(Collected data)

.....

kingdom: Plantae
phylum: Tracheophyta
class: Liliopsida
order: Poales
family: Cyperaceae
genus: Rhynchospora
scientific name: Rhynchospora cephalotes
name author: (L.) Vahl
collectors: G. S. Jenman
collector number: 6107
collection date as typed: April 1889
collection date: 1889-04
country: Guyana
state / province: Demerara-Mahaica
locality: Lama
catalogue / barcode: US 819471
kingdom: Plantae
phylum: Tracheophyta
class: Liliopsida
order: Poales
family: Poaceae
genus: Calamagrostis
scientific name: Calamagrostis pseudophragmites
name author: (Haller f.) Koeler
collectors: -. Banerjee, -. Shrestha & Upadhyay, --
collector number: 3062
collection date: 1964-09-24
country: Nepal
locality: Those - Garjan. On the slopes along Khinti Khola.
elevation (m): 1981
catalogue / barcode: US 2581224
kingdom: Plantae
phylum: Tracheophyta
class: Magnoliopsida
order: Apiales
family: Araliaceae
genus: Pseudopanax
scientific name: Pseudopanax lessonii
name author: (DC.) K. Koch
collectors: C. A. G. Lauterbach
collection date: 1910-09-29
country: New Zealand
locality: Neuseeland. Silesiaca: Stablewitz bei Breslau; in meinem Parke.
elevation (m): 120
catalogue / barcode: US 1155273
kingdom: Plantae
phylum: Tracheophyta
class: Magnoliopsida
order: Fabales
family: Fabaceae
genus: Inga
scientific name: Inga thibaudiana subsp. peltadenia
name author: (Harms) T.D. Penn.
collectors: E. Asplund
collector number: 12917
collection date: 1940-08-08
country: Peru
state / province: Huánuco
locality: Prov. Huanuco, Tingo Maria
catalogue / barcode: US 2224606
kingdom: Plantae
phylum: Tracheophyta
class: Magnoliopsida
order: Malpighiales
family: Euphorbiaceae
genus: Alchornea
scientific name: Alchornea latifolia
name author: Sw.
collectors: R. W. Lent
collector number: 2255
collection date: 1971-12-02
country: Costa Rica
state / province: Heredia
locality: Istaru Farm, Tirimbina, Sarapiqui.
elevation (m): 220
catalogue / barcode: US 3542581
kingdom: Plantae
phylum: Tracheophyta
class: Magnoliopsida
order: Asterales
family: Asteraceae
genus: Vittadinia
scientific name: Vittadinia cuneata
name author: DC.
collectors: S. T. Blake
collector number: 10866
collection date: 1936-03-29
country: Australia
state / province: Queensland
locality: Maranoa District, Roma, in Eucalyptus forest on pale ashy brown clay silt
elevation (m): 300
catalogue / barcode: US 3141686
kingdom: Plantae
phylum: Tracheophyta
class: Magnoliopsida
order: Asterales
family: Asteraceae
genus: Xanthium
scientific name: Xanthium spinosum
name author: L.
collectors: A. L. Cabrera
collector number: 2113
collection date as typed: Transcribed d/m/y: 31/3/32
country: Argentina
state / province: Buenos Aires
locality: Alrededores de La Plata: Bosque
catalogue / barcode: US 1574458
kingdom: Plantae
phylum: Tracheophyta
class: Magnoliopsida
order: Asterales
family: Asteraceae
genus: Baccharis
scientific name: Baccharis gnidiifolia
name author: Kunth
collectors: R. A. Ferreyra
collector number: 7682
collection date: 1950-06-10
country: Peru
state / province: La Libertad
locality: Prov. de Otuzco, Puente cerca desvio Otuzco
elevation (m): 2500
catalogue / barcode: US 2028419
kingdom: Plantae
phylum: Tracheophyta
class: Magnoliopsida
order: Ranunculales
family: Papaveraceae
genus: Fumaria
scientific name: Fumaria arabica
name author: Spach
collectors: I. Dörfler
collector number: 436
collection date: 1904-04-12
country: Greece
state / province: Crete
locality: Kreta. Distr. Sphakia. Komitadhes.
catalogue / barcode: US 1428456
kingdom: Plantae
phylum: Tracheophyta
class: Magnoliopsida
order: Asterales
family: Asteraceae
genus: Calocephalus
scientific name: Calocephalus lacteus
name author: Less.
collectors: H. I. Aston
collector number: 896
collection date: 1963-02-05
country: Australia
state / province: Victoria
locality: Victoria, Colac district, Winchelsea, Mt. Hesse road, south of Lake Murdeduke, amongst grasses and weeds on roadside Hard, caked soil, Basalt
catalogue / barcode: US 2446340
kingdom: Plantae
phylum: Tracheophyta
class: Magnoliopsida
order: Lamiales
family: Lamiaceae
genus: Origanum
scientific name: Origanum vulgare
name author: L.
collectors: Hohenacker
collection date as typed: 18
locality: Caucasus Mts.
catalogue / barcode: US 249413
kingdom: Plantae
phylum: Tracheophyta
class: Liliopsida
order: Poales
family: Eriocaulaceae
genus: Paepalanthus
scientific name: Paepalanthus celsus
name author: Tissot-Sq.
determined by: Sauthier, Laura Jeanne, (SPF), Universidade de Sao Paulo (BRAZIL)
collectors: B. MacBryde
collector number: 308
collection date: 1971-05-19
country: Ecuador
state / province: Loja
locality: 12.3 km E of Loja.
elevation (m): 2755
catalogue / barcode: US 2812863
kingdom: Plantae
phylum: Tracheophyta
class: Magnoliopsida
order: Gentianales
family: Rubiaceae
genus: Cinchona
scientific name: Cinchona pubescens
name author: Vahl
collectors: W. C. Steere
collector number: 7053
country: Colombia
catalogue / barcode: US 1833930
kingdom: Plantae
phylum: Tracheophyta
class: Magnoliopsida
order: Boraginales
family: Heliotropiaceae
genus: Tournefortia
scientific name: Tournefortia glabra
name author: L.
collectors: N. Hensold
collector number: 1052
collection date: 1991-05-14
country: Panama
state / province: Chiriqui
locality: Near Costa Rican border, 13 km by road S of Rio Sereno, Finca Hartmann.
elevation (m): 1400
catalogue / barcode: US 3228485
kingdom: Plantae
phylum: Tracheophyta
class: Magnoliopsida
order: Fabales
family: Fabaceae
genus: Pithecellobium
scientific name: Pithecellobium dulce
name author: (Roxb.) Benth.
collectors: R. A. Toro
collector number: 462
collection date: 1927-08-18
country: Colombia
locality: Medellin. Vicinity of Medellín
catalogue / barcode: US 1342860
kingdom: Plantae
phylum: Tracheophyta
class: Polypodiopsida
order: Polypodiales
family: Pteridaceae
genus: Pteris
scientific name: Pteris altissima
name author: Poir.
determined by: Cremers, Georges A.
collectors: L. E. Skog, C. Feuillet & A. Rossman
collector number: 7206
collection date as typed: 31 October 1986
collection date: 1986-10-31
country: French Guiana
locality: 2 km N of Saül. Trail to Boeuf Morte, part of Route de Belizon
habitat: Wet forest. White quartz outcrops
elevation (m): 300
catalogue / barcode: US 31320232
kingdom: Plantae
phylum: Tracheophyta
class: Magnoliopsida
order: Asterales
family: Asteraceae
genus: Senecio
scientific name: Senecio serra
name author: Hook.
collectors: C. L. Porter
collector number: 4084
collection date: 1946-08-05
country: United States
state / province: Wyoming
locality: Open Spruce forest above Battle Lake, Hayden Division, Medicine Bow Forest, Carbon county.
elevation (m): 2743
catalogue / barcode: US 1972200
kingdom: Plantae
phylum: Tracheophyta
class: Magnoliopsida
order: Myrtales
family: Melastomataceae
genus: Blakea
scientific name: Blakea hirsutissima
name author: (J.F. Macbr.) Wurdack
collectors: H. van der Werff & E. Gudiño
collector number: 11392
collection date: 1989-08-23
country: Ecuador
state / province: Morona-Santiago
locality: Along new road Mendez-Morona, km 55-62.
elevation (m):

.....

Convert every line of the records above into a Markdown table with the columns No. and Entry. Put a running row number in No. and the line in Entry, and skip any blank lines.

Response
| No. | Entry |
|---|---|
| 1 | kingdom: Plantae |
| 2 | phylum: Tracheophyta |
| 3 | class: Liliopsida |
| 4 | order: Poales |
| 5 | family: Cyperaceae |
| 6 | genus: Rhynchospora |
| 7 | scientific name: Rhynchospora cephalotes |
| 8 | name author: (L.) Vahl |
| 9 | collectors: G. S. Jenman |
| 10 | collector number: 6107 |
| 11 | collection date as typed: April 1889 |
| 12 | collection date: 1889-04 |
| 13 | country: Guyana |
| 14 | state / province: Demerara-Mahaica |
| 15 | locality: Lama |
| 16 | catalogue / barcode: US 819471 |
| 17 | kingdom: Plantae |
| 18 | phylum: Tracheophyta |
| 19 | class: Liliopsida |
| 20 | order: Poales |
| 21 | family: Poaceae |
| 22 | genus: Calamagrostis |
| 23 | scientific name: Calamagrostis pseudophragmites |
| 24 | name author: (Haller f.) Koeler |
| 25 | collectors: -. Banerjee, -. Shrestha & Upadhyay, -- |
| 26 | collector number: 3062 |
| 27 | collection date: 1964-09-24 |
| 28 | country: Nepal |
| 29 | locality: Those - Garjan. On the slopes along Khinti Khola. |
| 30 | elevation (m): 1981 |
| 31 | catalogue / barcode: US 2581224 |
| 32 | kingdom: Plantae |
| 33 | phylum: Tracheophyta |
| 34 | class: Magnoliopsida |
| 35 | order: Apiales |
| 36 | family: Araliaceae |
| 37 | genus: Pseudopanax |
| 38 | scientific name: Pseudopanax lessonii |
| 39 | name author: (DC.) K. Koch |
| 40 | collectors: C. A. G. Lauterbach |
| 41 | collection date: 1910-09-29 |
| 42 | country: New Zealand |
| 43 | locality: Neuseeland. Silesiaca: Stablewitz bei Breslau; in meinem Parke. |
| 44 | elevation (m): 120 |
| 45 | catalogue / barcode: US 1155273 |
| 46 | kingdom: Plantae |
| 47 | phylum: Tracheophyta |
| 48 | class: Magnoliopsida |
| 49 | order: Fabales |
| 50 | family: Fabaceae |
| 51 | genus: Inga |
| 52 | scientific name: Inga thibaudiana subsp. peltadenia |
| 53 | name author: (Harms) T.D. Penn. |
| 54 | collectors: E. Asplund |
| 55 | collector number: 12917 |
| 56 | collection date: 1940-08-08 |
| 57 | country: Peru |
| 58 | state / province: Huánuco |
| 59 | locality: Prov. Huanuco, Tingo Maria |
| 60 | catalogue / barcode: US 2224606 |
| 61 | kingdom: Plantae |
| 62 | phylum: Tracheophyta |
| 63 | class: Magnoliopsida |
| 64 | order: Malpighiales |
| 65 | family: Euphorbiaceae |
| 66 | genus: Alchornea |
| 67 | scientific name: Alchornea latifolia |
| 68 | name author: Sw. |
| 69 | collectors: R. W. Lent |
| 70 | collector number: 2255 |
| 71 | collection date: 1971-12-02 |
| 72 | country: Costa Rica |
| 73 | state / province: Heredia |
| 74 | locality: Istaru Farm, Tirimbina, Sarapiqui. |
| 75 | elevation (m): 220 |
| 76 | catalogue / barcode: US 3542581 |
| 77 | kingdom: Plantae |
| 78 | phylum: Tracheophyta |
| 79 | class: Magnoliopsida |
| 80 | order: Asterales |
| 81 | family: Asteraceae |
| 82 | genus: Vittadinia |
| 83 | scientific name: Vittadinia cuneata |
| 84 | name author: DC. |
| 85 | collectors: S. T. Blake |
| 86 | collector number: 10866 |
| 87 | collection date: 1936-03-29 |
| 88 | country: Australia |
| 89 | state / province: Queensland |
| 90 | locality: Maranoa District, Roma, in Eucalyptus forest on pale ashy brown clay silt |
| 91 | elevation (m): 300 |
| 92 | catalogue / barcode: US 3141686 |
| 93 | kingdom: Plantae |
| 94 | phylum: Tracheophyta |
| 95 | class: Magnoliopsida |
| 96 | order: Asterales |
| 97 | family: Asteraceae |
| 98 | genus: Xanthium |
| 99 | scientific name: Xanthium spinosum |
| 100 | name author: L. |
| 101 | collectors: A. L. Cabrera |
| 102 | collector number: 2113 |
| 103 | collection date as typed: Transcribed d/m/y: 31/3/32 |
| 104 | country: Argentina |
| 105 | state / province: Buenos Aires |
| 106 | locality: Alrededores de La Plata: Bosque |
| 107 | catalogue / barcode: US 1574458 |
| 108 | kingdom: Plantae |
| 109 | phylum: Tracheophyta |
| 110 | class: Magnoliopsida |
| 111 | order: Asterales |
| 112 | family: Asteraceae |
| 113 | genus: Baccharis |
| 114 | scientific name: Baccharis gnidiifolia |
| 115 | name author: Kunth |
| 116 | collectors: R. A. Ferreyra |
| 117 | collector number: 7682 |
| 118 | collection date: 1950-06-10 |
| 119 | country: Peru |
| 120 | state / province: La Libertad |
| 121 | locality: Prov. de Otuzco, Puente cerca desvio Otuzco |
| 122 | elevation (m): 2500 |
| 123 | catalogue / barcode: US 2028419 |
| 124 | kingdom: Plantae |
| 125 | phylum: Tracheophyta |
| 126 | class: Magnoliopsida |
| 127 | order: Ranunculales |
| 128 | family: Papaveraceae |
| 129 | genus: Fumaria |
| 130 | scientific name: Fumaria arabica |
| 131 | name author: Spach |
| 132 | collectors: I. Dörfler |
| 133 | collector number: 436 |
| 134 | collection date: 1904-04-12 |
| 135 | country: Greece |
| 136 | state / province: Crete |
| 137 | locality: Kreta. Distr. Sphakia. Komitadhes. |
| 138 | catalogue / barcode: US 1428456 |
| 139 | kingdom: Plantae |
| 140 | phylum: Tracheophyta |
| 141 | class: Magnoliopsida |
| 142 | order: Asterales |
| 143 | family: Asteraceae |
| 144 | genus: Calocephalus |
| 145 | scientific name: Calocephalus lacteus |
| 146 | name author: Less. |
| 147 | collectors: H. I. Aston |
| 148 | collector number: 896 |
| 149 | collection date: 1963-02-05 |
| 150 | country: Australia |
| 151 | state / province: Victoria |
| 152 | locality: Victoria, Colac district, Winchelsea, Mt. Hesse road, south of Lake Murdeduke, amongst grasses and weeds on roadside Hard, caked soil, Basalt |
| 153 | catalogue / barcode: US 2446340 |
| 154 | kingdom: Plantae |
| 155 | phylum: Tracheophyta |
| 156 | class: Magnoliopsida |
| 157 | order: Lamiales |
| 158 | family: Lamiaceae |
| 159 | genus: Origanum |
| 160 | scientific name: Origanum vulgare |
| 161 | name author: L. |
| 162 | collectors: Hohenacker |
| 163 | collection date as typed: 18 |
| 164 | locality: Caucasus Mts. |
| 165 | catalogue / barcode: US 249413 |
| 166 | kingdom: Plantae |
| 167 | phylum: Tracheophyta |
| 168 | class: Liliopsida |
| 169 | order: Poales |
| 170 | family: Eriocaulaceae |
| 171 | genus: Paepalanthus |
| 172 | scientific name: Paepalanthus celsus |
| 173 | name author: Tissot-Sq. |
| 174 | determined by: Sauthier, Laura Jeanne, (SPF), Universidade de Sao Paulo (BRAZIL) |
| 175 | collectors: B. MacBryde |
| 176 | collector number: 308 |
| 177 | collection date: 1971-05-19 |
| 178 | country: Ecuador |
| 179 | state / province: Loja |
| 180 | locality: 12.3 km E of Loja. |
| 181 | elevation (m): 2755 |
| 182 | catalogue / barcode: US 2812863 |
| 183 | kingdom: Plantae |
| 184 | phylum: Tracheophyta |
| 185 | class: Magnoliopsida |
| 186 | order: Gentianales |
| 187 | family: Rubiaceae |
| 188 | genus: Cinchona |
| 189 | scientific name: Cinchona pubescens |
| 190 | name author: Vahl |
| 191 | collectors: W. C. Steere |
| 192 | collector number: 7053 |
| 193 | country: Colombia |
| 194 | catalogue / barcode: US 1833930 |
| 195 | kingdom: Plantae |
| 196 | phylum: Tracheophyta |
| 197 | class: Magnoliopsida |
| 198 | order: Boraginales |
| 199 | family: Heliotropiaceae |
| 200 | genus: Tournefortia |
| 201 | scientific name: Tournefortia glabra |
| 202 | name author: L. |
| 203 | collectors: N. Hensold |
| 204 | collector number: 1052 |
| 205 | collection date: 1991-05-14 |
| 206 | country: Panama |
| 207 | state / province: Chiriqui |
| 208 | locality: Near Costa Rican border, 13 km by road S of Rio Sereno, Finca Hartmann. |
| 209 | elevation (m): 1400 |
| 210 | catalogue / barcode: US 3228485 |
| 211 | kingdom: Plantae |
| 212 | phylum: Tracheophyta |
| 213 | class: Magnoliopsida |
| 214 | order: Fabales |
| 215 | family: Fabaceae |
| 216 | genus: Pithecellobium |
| 217 | scientific name: Pithecellobium dulce |
| 218 | name author: (Roxb.) Benth. |
| 219 | collectors: R. A. Toro |
| 220 | collector number: 462 |
| 221 | collection date: 1927-08-18 |
| 222 | country: Colombia |
| 223 | locality: Medellin. Vicinity of Medellín |
| 224 | catalogue / barcode: US 1342860 |
| 225 | kingdom: Plantae |
| 226 | phylum: Tracheophyta |
| 227 | class: Polypodiopsida |
| 228 | order: Polypodiales |
| 229 | family: Pteridaceae |
| 230 | genus: Pteris |
| 231 | scientific name: Pteris altissima |
| 232 | name author: Poir. |
| 233 | determined by: Cremers, Georges A. |
| 234 | collectors: L. E. Skog, C. Feuillet & A. Rossman |
| 235 | collector number: 7206 |
| 236 | collection date as typed: 31 October 1986 |
| 237 | collection date: 1986-10-31 |
| 238 | country: French Guiana |
| 239 | locality: 2 km N of Saül. Trail to Boeuf Morte, part of Route de Belizon |
| 240 | habitat: Wet forest. White quartz outcrops |
| 241 | elevation (m): 300 |
| 242 | catalogue / barcode: US 31320232 |
| 243 | kingdom: Plantae |
| 244 | phylum: Tracheophyta |
| 245 | class: Magnoliopsida |
| 246 | order: Asterales |
| 247 | family: Asteraceae |
| 248 | genus: Senecio |
| 249 | scientific name: Senecio serra |
| 250 | name author: Hook. |
| 251 | collectors: C. L. Porter |
| 252 | collector number: 4084 |
| 253 | collection date: 1946-08-05 |
| 254 | country: United States |
| 255 | state / province: Wyoming |
| 256 | locality: Open Spruce forest above Battle Lake, Hayden Division, Medicine Bow Forest, Carbon county. |
| 257 | elevation (m): 2743 |
| 258 | catalogue / barcode: US 1972200 |
| 259 | kingdom: Plantae |
| 260 | phylum: Tracheophyta |
| 261 | class: Magnoliopsida |
| 262 | order: Myrtales |
| 263 | family: Melastomataceae |
| 264 | genus: Blakea |
| 265 | scientific name: Blakea hirsutissima |
| 266 | name author: (J.F. Macbr.) Wurdack |
| 267 | collectors: H. van der Werff & E. Gudiño |
| 268 | collector number: 11392 |
| 269 | collection date: 1989-08-23 |
| 270 | country: Ecuador |
| 271 | state / province: Morona-Santiago |
| 272 | locality: Along new road Mendez-Morona, km 55-62. |
| 273 | elevation (m): |